Look no further in fact than what James Madison said on the floor of the House of Representatives in 1790, when the first Congress was debating the very first naturalization law. He said, “It is no doubt very desirable that we should hold out as many inducements as possible for the worthy part of mankind to come and settle amongst us, and throw their fortunes into a common lot with ours.” The “worthy” part, not the entire world. Madison continued, “But why is this desirable? Not merely to swell the catalogue of people. No, sir, it is to increase the wealth and strength of the community.”


At the risk of sounding horribly callous, we don’t welcome immigrants into the country so we can give them free housing, food and college tuition. We welcome them here so they contribute to making America a better, more prosperous place. Gasp!

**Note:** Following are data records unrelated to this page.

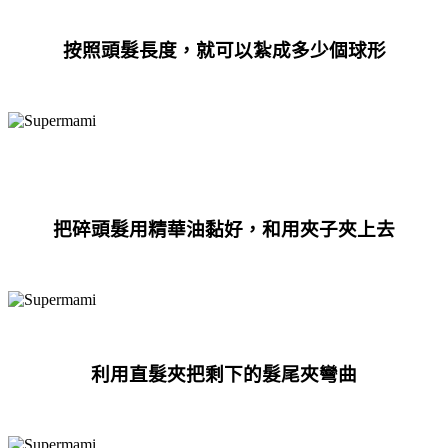
按照頭髮長度，就可以紮成多少個球形
把碎頭髮用精華油黏好，和用夾子夾上去
利用直髮夾把剩下的髮尾夾彎曲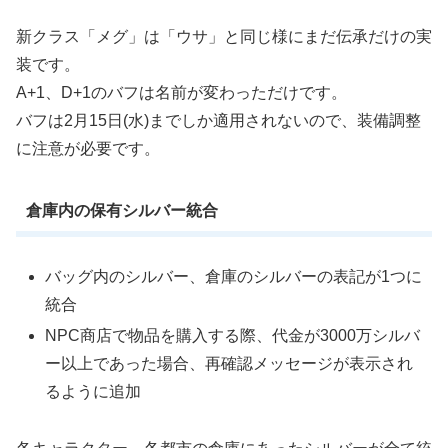
新クラス「メグ」は「ウサ」と同じ様にまだ伝承だけの実
装です。
A+1、D+1のバフは名前が変わっただけです。
バフは2月15日(水)までしか適用されないので、装備調整
に注意が必要です。
倉庫内の保有シルバー統合
バッグ内のシルバー、倉庫のシルバーの表記が1つに
統合
NPC商店で物品を購入する際、代金が3000万シルバ
ー以上であった場合、再確認メッセージが表示され
るように追加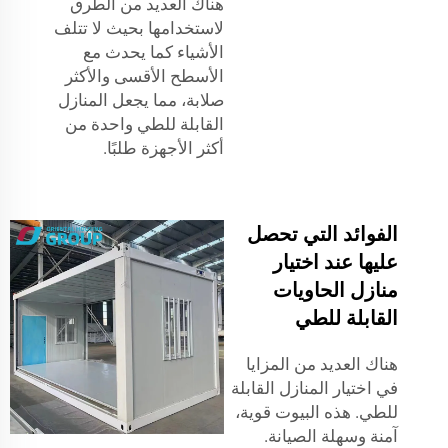
هناك العديد من الطرق
لاستخدامها بحيث لا تتلف
الأشياء كما يحدث مع
الأسطح الأقسى والأكثر
صلابة، مما يجعل المنازل
القابلة للطي واحدة من
أكثر الأجهزة طلبًا.
الفوائد التي تحصل
عليها عند اختيار
منازل الحاويات
القابلة للطي
هناك العديد من المزايا
في اختيار المنازل القابلة
للطي. هذه البيوت قوية،
آمنة وسهلة الصيانة.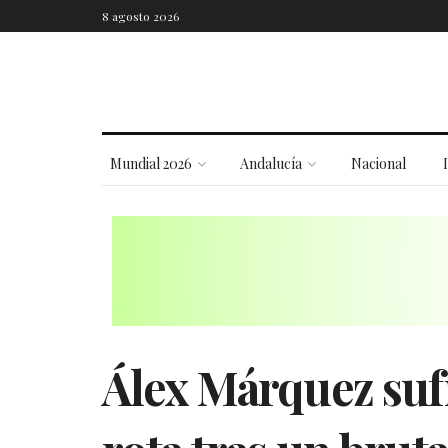
8 agosto 2026
Mundial 2026
Andalucía
Nacional
Álex Márquez sufr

Our immigration system doesn’t exist to serve the interests of foreigners or wealthy Americans. No, our immigration ought to benefit working Americans and serve the national interest-that’s the purpose of immigration and the theme of the story of American immigration.

The RAISE Act, as National Review Online described it, is a carefully crafted, albeit limited, bill that would sharpen America’s immigration system so that it serves the American economy, favoring foreigners who have the most to contribute to our country.

Here’s how it would work ~

• Create a skills-based points system similar to Canada’s and Australia’s. When people apply to immigrate here, they’d be given an easy-to-calculate score, on a scale of 0 to 100, based on their education, age, job salary, investment ability, English-language skills, and any extraordinary achievements.
• Twice a year, the U.S. Citizenship and Immigration Services would invite the top scorers to complete their applications, and it would invite enough high-scoring applicants to fill the current 140,000 annual employment-based green-card slots.
• End the diversity-visa lottery as well as the per-country caps on immigration [Recall, the Diversity Visa Program was the means by which Sayfullo Saipov, the Islamic terrorist who mowed down 8 people in NYC on Oct. 31st (injuring 11 more), entered the country]
• Cap the number of refugees offered permanent residency to 50,000 per year

Spouses and unmarried minor children of citizens and legal permanent residents would still be admitted, but we’d put an end to unlimited chain migration.
As Cotton summarized ~

Add it all up and our annual immigrant pool would be younger, higher-skilled, and ready to contribute to our economy without using welfare, as more than half of immigrant households do today. No longer would we distribute green cards essentially based on random chance, nor would we import millions of unskilled workers to take jobs from blue-collar Americans and undercut their wages. And over a 10-year period, our annual immigration levels would decrease by half, gradually returning to historical norms.


The RAISE Act is so equitable and common-sensical that most Americans would no doubt support it 100% – IF they ever actually heard it discussed openly and honestly. But considering the elitist mentality in the halls of Congress, they never will. (It’s been sitting in committee since shortly after it was introduced.) Instead, our esteemed leaders will fold like cheap lawn chairs and pass some form of amnesty without any sort of meaningful reform. And we-the-sheeple will get screwed once again.